Uganda Electricity Distribution Company is considering using concrete to replace the wooden electricity poles, Uganda Radio Network has learnt. For several years now, wooden poles have been a common feature of the electricity power distribution network that connects nearly every region of the country. But this is bound to change, once Uganda Electricity Distribution Company implements a decision to use concrete poles. Joseph Katera, the Managing Director Uganda Electricity Distribution Company says that it is becoming costly to sustain the use of wooden poles.
He says that the company incurs huge expenses in procuring Creosote, the chemical used in treating the wooden poles. He explains that they buy the chemicals at a cost of 398 dollars for every drum of 210 liters adding that scarcity of the chemical has forced them to source the chemical from as far as China, India and South Africa. Katera says that there is also a fear that continued use of wood poles would greatly contribute to deforestation. He explains that the company has been supporting tree planning with the hope of sustaining the use of wooden poles in vain.

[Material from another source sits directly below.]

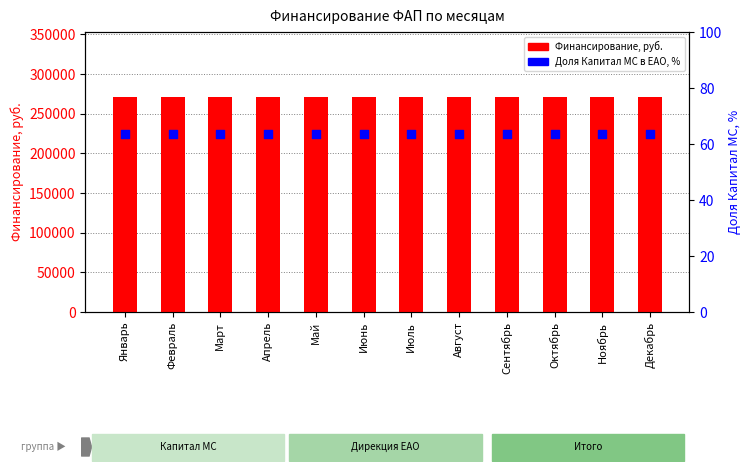

What are all the series names shown in the legend?

Финансирование, руб., Доля Капитал МС, %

With increased competition for the poles, the prices have shot up. He says that currently a wooden pole cost between 150,000 shillings and 180,000 depending on its height. A pole measuring 10 metres high costs 150,000 while an 11 metres costs 170,000 and 12 metres fetches 180,000 shillings. Katera says that the delay to shift to the use of concrete poles has been due to the fear that it could be more expensive than tha wooden poles. He however says that they have realized that concrete poles are ideal in the long run because they last longer and do not deplete forests.
Charles Chapman, the Managing Director Umeme, the energy network distribution company says they are ready to invest in concrete poles to can down on the costs incurred on wooden poles. Chapman says that they currently buy at least 24,000 poles every year.
The shift from wooden to concrete poles would certainly provide a relief to environmentalists and hopefully guarantee safety of electricity installations.